Adam and Alice also rely on the help of their schoolteacher, Michael, who is also a gay man. I bring that up because there is some interesting social commentary, but also integral plot weaving, going on here with the Michael character. Not knowing where else to turn to, Adam and Alice split, and Adam goes to Michael’s apartment. But what will it look like for a 10-year-old boy to show up at a “homosexual” teacher’s house, especially a teacher of a posh, preppy New York City private school? Whose father, at least at one point, was a high-powered lawyer, with a notable name? It doesn’t take long for the headmaster of the school to worry about the insinuation, or for Alex, in his quest to get his children back under his iron fist, to toss around the “pedophile” accusation.

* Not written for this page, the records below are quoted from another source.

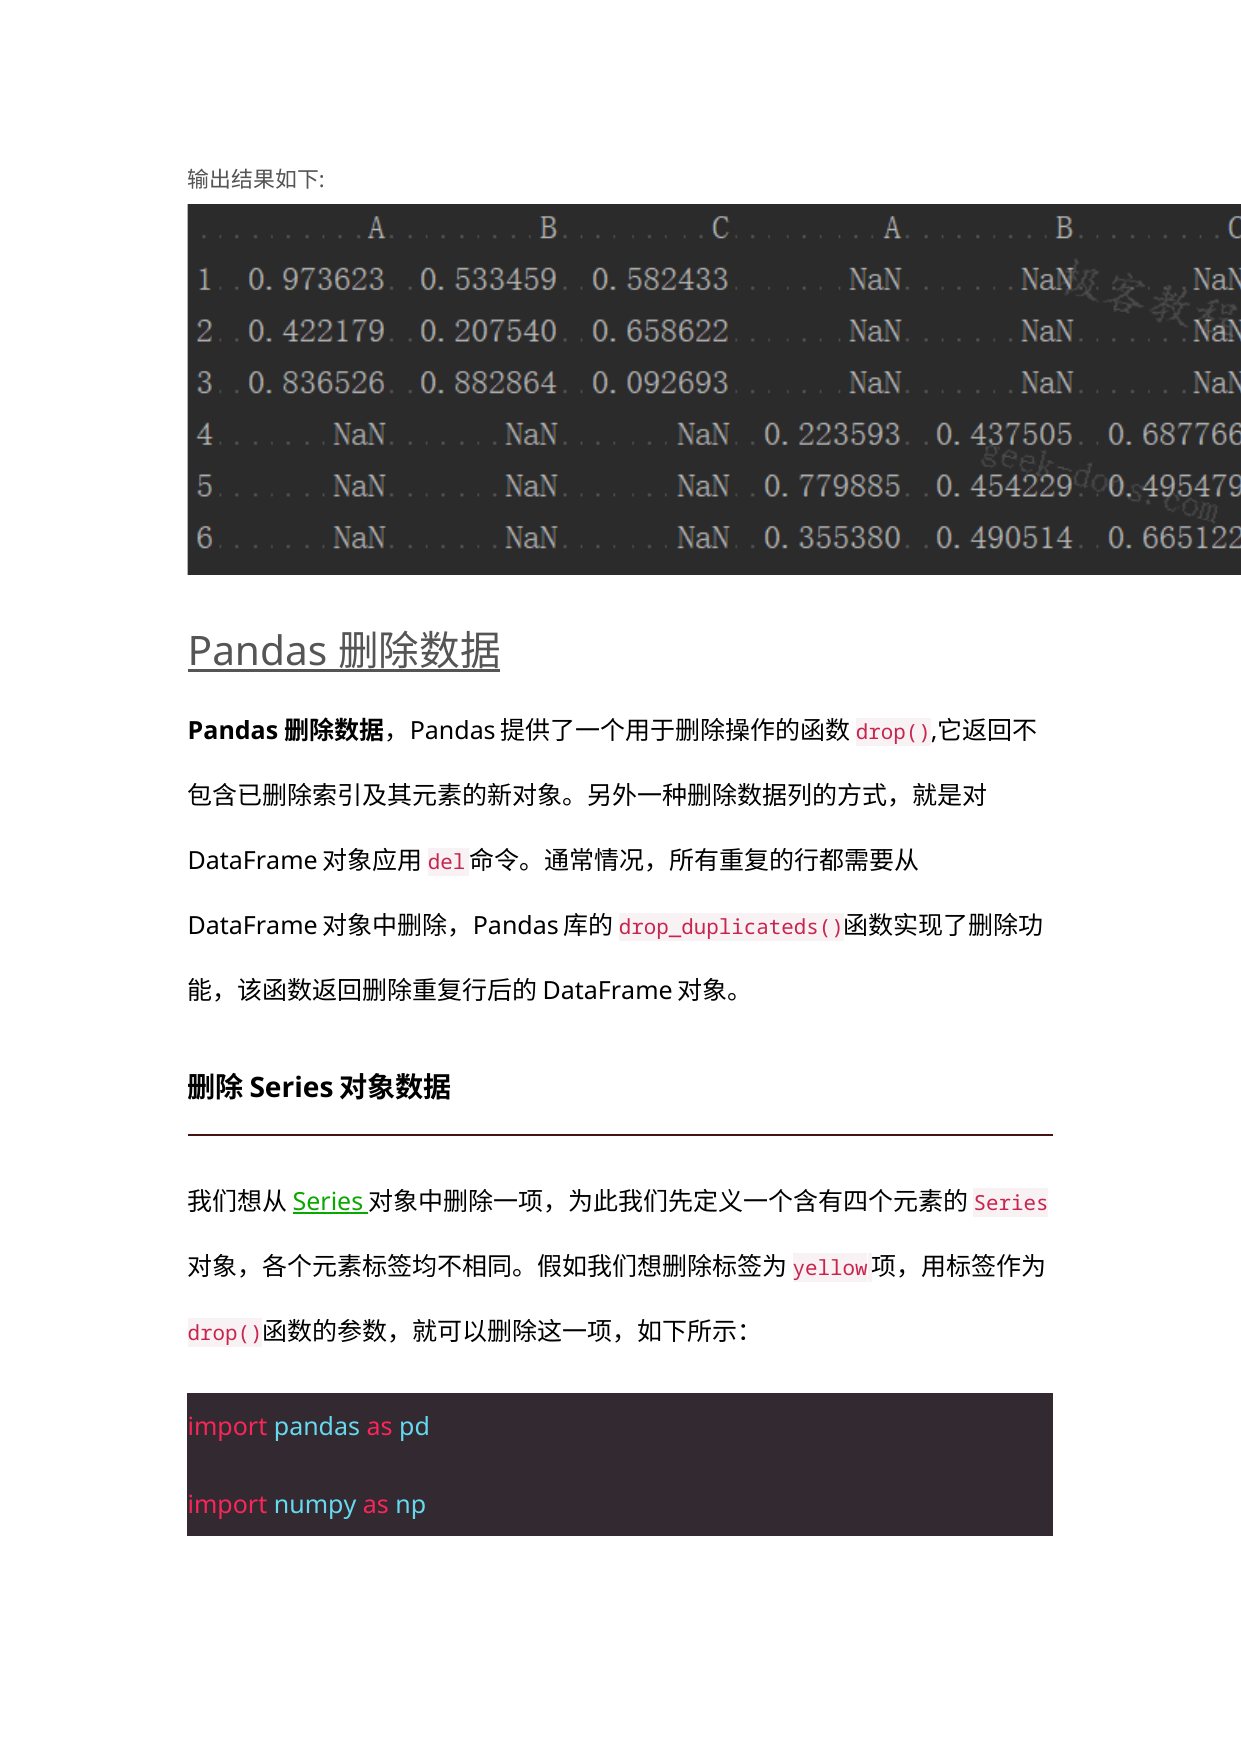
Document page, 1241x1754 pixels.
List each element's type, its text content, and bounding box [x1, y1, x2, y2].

text import numpy as np [187, 1471, 1053, 1536]
text 输出结果如下: [187, 162, 1053, 204]
subtitle Pandas 删除数据 [187, 616, 1053, 681]
text 我们想从Series对象中删除一项，为此我们先定义一个含有四个元素的Series对象，各个元素标签均不相同。假如我们想删除标签为yellow项，用标签作为drop()函数的参数，就可以删除这一项，如下所示： [187, 1167, 1053, 1362]
text 输出结果如下: [187, 575, 1053, 584]
text import pandas as pd [187, 1393, 1053, 1458]
text Pandas 删除数据，Pandas提供了一个用于删除操作的函数drop(),它返回不包含已删除索引及其元素的新对象。另外一种删除数据列的方式，就是对DataFrame对象应用del命令。通常情况，所有重复的行都需要从DataFrame对象中删除，Pandas库的drop_duplicateds()函数实现了删除功能，该函数返回删除重复行后的DataFrame对象。 [187, 696, 1053, 1021]
subtitle 删除Series对象数据 [187, 1053, 1053, 1136]
picture [187, 204, 1241, 575]
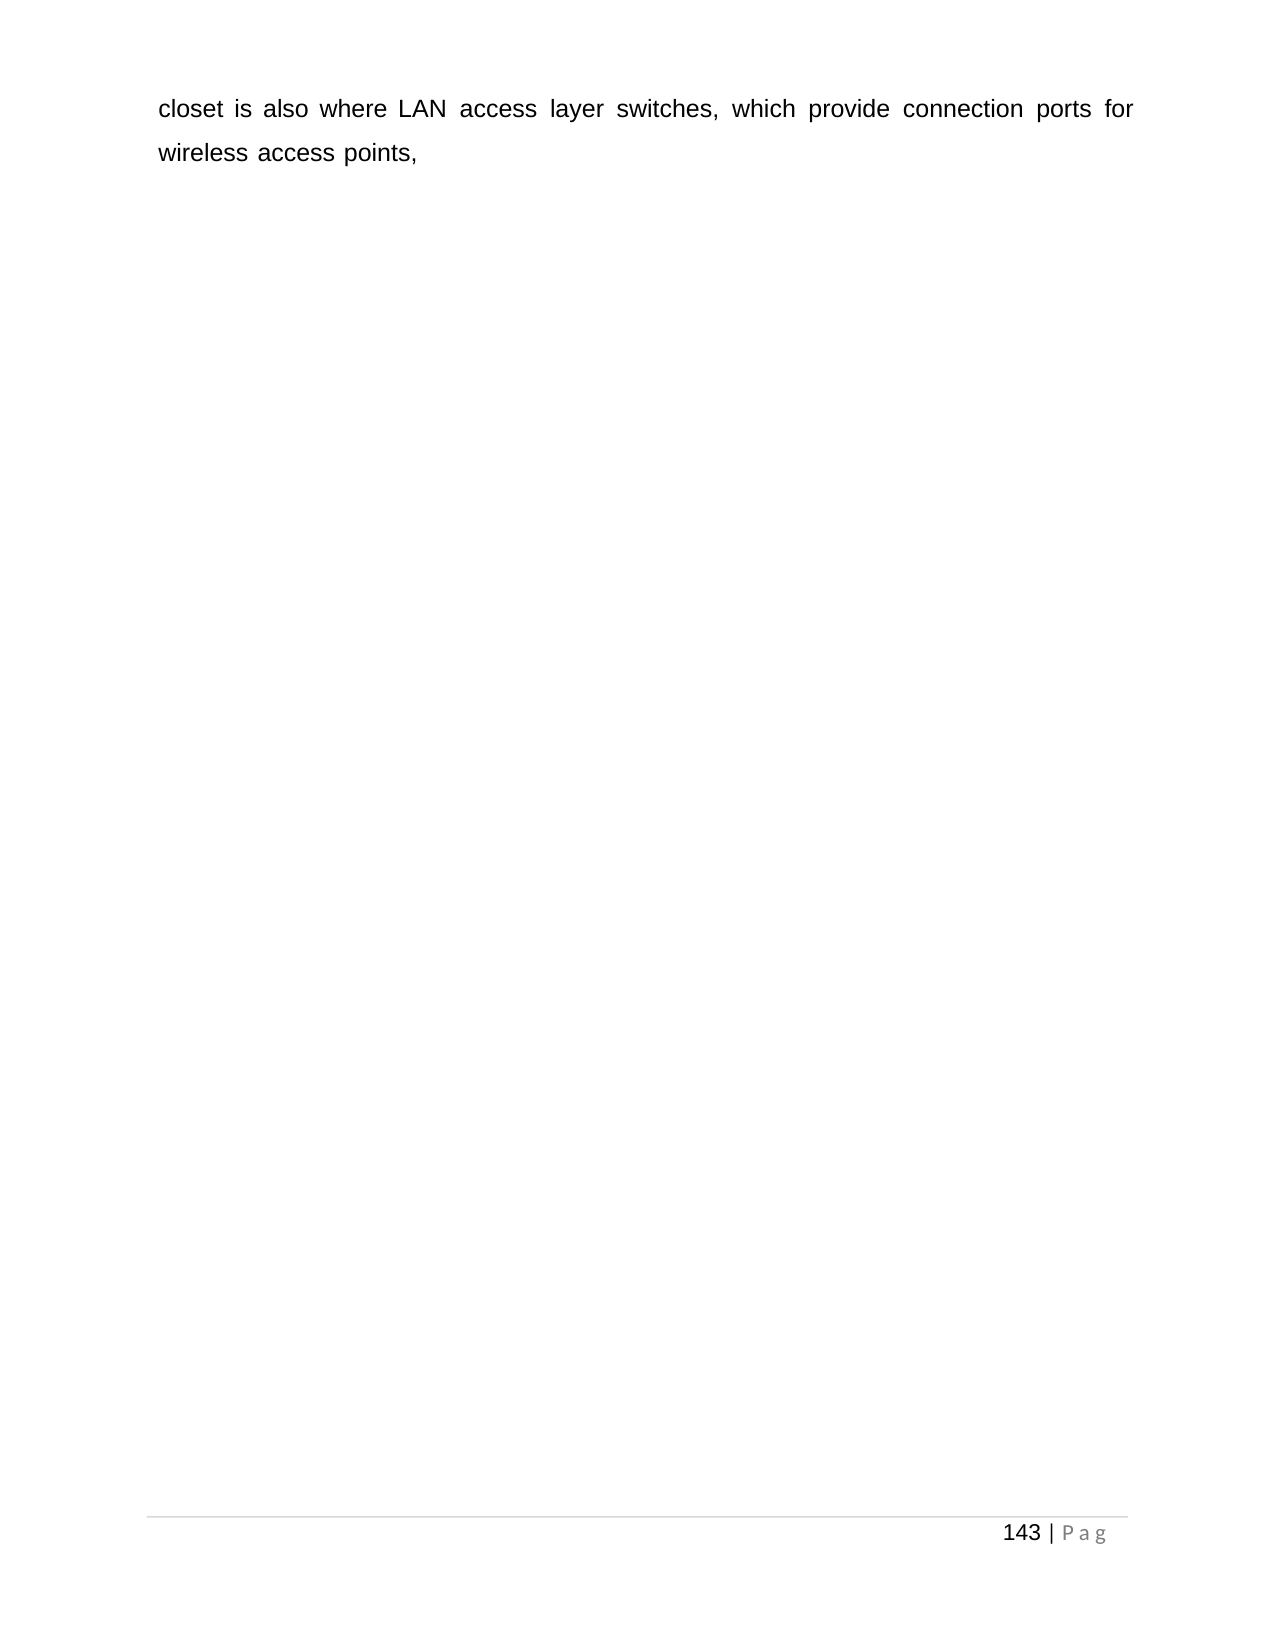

After a few stops-and-starts in the chase to capture his children back, Alex chases Michael, who now has Alex and Alice in his care, to the Met, aka the Metropolitan Museum of Art. That chase sequence beginning at the posh school to the Met, through the Met, and back out of the Met near Central Park, is the scene I was talking about where I was holding my breath and tensed while reading, dying to see what would happen. Would Alex catch up to them? And I knew Leslie was lurking somewhere, too. Ultimately, unfortunately and sadly, Alex does catch up with them and quite easily disposes of — kills — Michael in gruesome, public fashion, and then races off to get killed by a metro bus when fleeing the police. Dang, for Michael’s fate, that is.
For how horrific the book can be (like the snippet of a detail that Alex, after kidnapping Michael’s boyfriend, Xavier, chewed off Xavier’s arm while he was conscious), there is also sweet tenderness to the way Novak writes, like Michael’s death in how hard he tried to save the twins, or in the perspective of the twins, where they are both fleeing their parents in terror, but also, are so conflicted because it is their parents and they still love them. Or the unfurling madness of Leslie, who is slowly losing her mind and trying to resist the temptation to eat her twins, because she still loves them, and they still love her, despite having knives and a wine corkscrew at the ready, should she try to gnaw on them.
Like King, although with less authoritativeness behind it, I also recommend Novak’s book. The writing was crisp, gut-wrenching, as gross as anything King himself has written, and also well-sketched, with me rooting for the twins and Michael to survive the madness enveloping them.